# Another Ohio newbie



## flieger67 (Nov 16, 2010)

Greetings, all.

Over the past few months, my wife and I have decided to take up archery. Except for a few experiences as children, neither of us have shot a bow since. However, with the help of a friend who introduced to handguns and rifles earlier this year, we are now ready to start archery. Our friend/mentor is an avid bowhunter so we feel fortunate to have him as our guide.

I discovered Archery Talk last night and I look forward to learning from everyone here as we get started. 

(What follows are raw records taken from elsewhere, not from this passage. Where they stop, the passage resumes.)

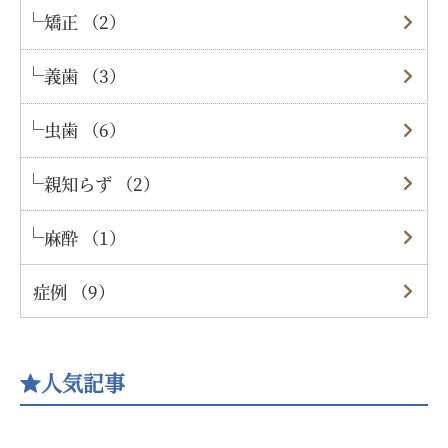
矯正 （2）
義歯 （3）
虫歯 （6）
親知らず （2）
麻酔 （1）
症例 （9）
人気記事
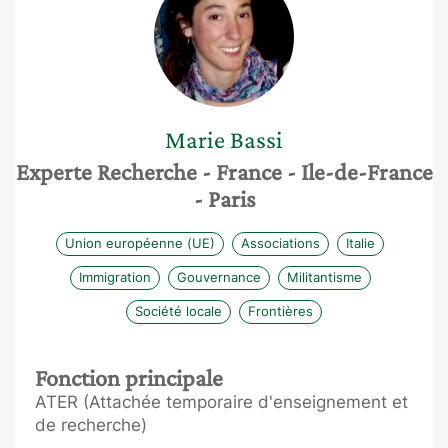
Marie
Bassi
Experte Recherche
- France
- Ile-de-France
- Paris
Union européenne (UE)
Associations
Italie
Immigration
Gouvernance
Militantisme
Société locale
Frontières
Fonction principale
ATER (Attachée temporaire d'enseignement et
de recherche)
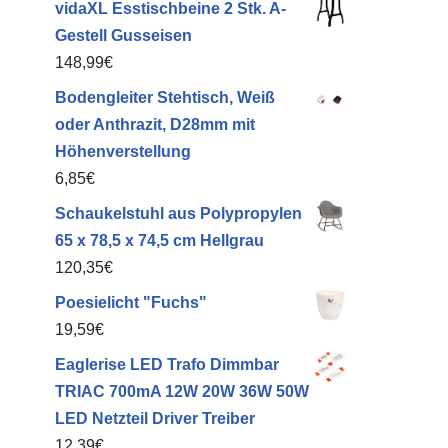
vidaXL Esstischbeine 2 Stk. A-
Gestell Gusseisen
148,99
€
Bodengleiter Stehtisch, Weiß
oder Anthrazit, D28mm mit
Höhenverstellung
6,85
€
Schaukelstuhl aus Polypropylen
65 x 78,5 x 74,5 cm Hellgrau
120,35
€
Poesielicht "Fuchs"
19,59
€
Eaglerise LED Trafo Dimmbar
TRIAC 700mA 12W 20W 36W 50W
LED Netzteil Driver Treiber
12,39
€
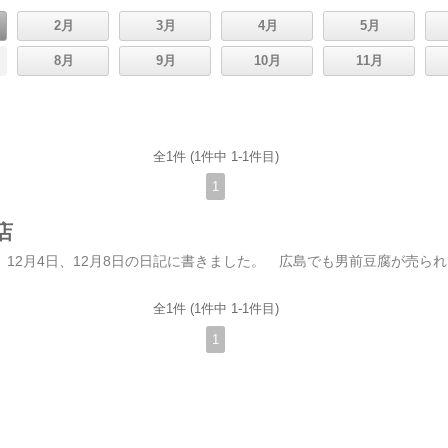
2月
3月
4月
5月
8月
9月
10月
11月
全1件 (1件中 1-1件目)
1
店
男前豆腐店について、12月4日、12月8日の日記に書きました。 広島でも男前豆腐が売られるようになり、府中町のダ
全1件 (1件中 1-1件目)
1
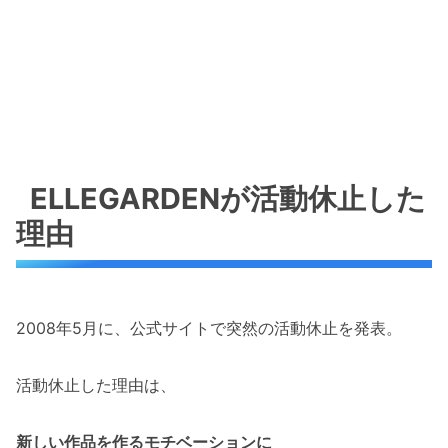
ELLEGARDENが活動休止した
理由
2008年5月に、公式サイトで突然の活動休止を発表。
活動休止した理由は、
新しい作品を作るモチベーションに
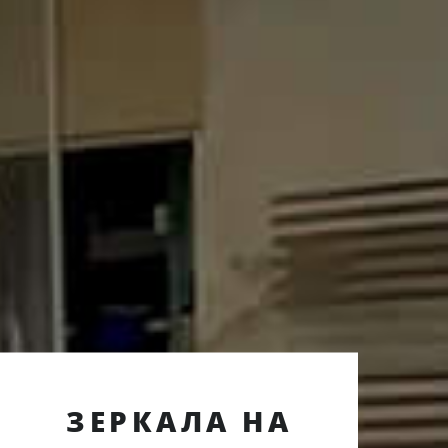
ЗЕРКАЛА НА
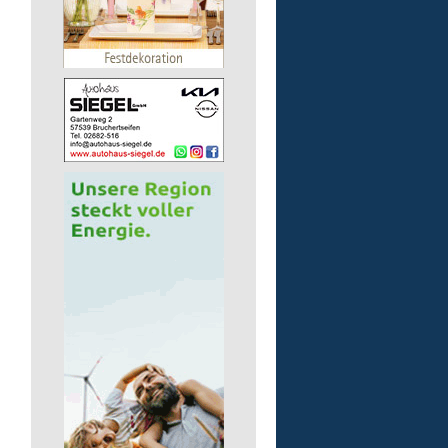
Kita - Assistenz (m/w/d)
Lebenshilfe im Landkreis Altenk
GmbH
51598 Friesenhagen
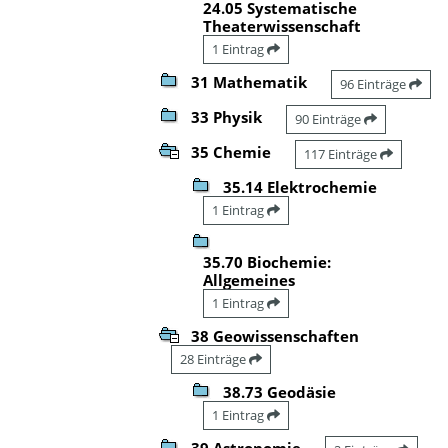
24.05 Systematische
Theaterwissenschaft
1 Eintrag
31 Mathematik
96 Einträge
33 Physik
90 Einträge
35 Chemie
117 Einträge
35.14 Elektrochemie
1 Eintrag
35.70 Biochemie:
Allgemeines
1 Eintrag
38 Geowissenschaften
28 Einträge
38.73 Geodäsie
1 Eintrag
39 Astronomie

So sign me as the "expert novice", somewhere in Ohio. :wink:


----------



## Dthbyhoyt (Dec 4, 2004)

:welcome: 2 ArcheryTalk


----------



## BowArmory (Jun 21, 2010)

*Welcome to AT !!!*


----------



## Tim Roberts (Jul 13, 2002)

:wav: :yo: *G'day.*







to *Archery Talk* flieger67. Have fun here.


----------



## flieger67 (Nov 16, 2010)

Thank you for the welcome messages. It's nice to see the positive outreach to newbies.


----------



## Tommy83 (Aug 7, 2010)

Welcome from NE Ohio! This has become one of my favorite sites in the past year. Great info, great people and lots of learning. And a dangerous classifieds section. (dangerous to your bank account...)


----------



## buckchaser86 (Jun 10, 2009)

Welcome to AT!!!


----------



## bushmasterar15 (Oct 23, 2004)

Welcome to Archery Talk.


----------



## soldiergirl81 (Sep 29, 2010)

Welcome to AT!! :welcomesign:


----------



## cheezy poofs (Nov 18, 2010)

hello


----------



## Baz59 (Feb 17, 2003)

Welcom to AT for Southern Ohio!


----------



## rycountryboy (Feb 21, 2008)

*:welcome: to AT*


----------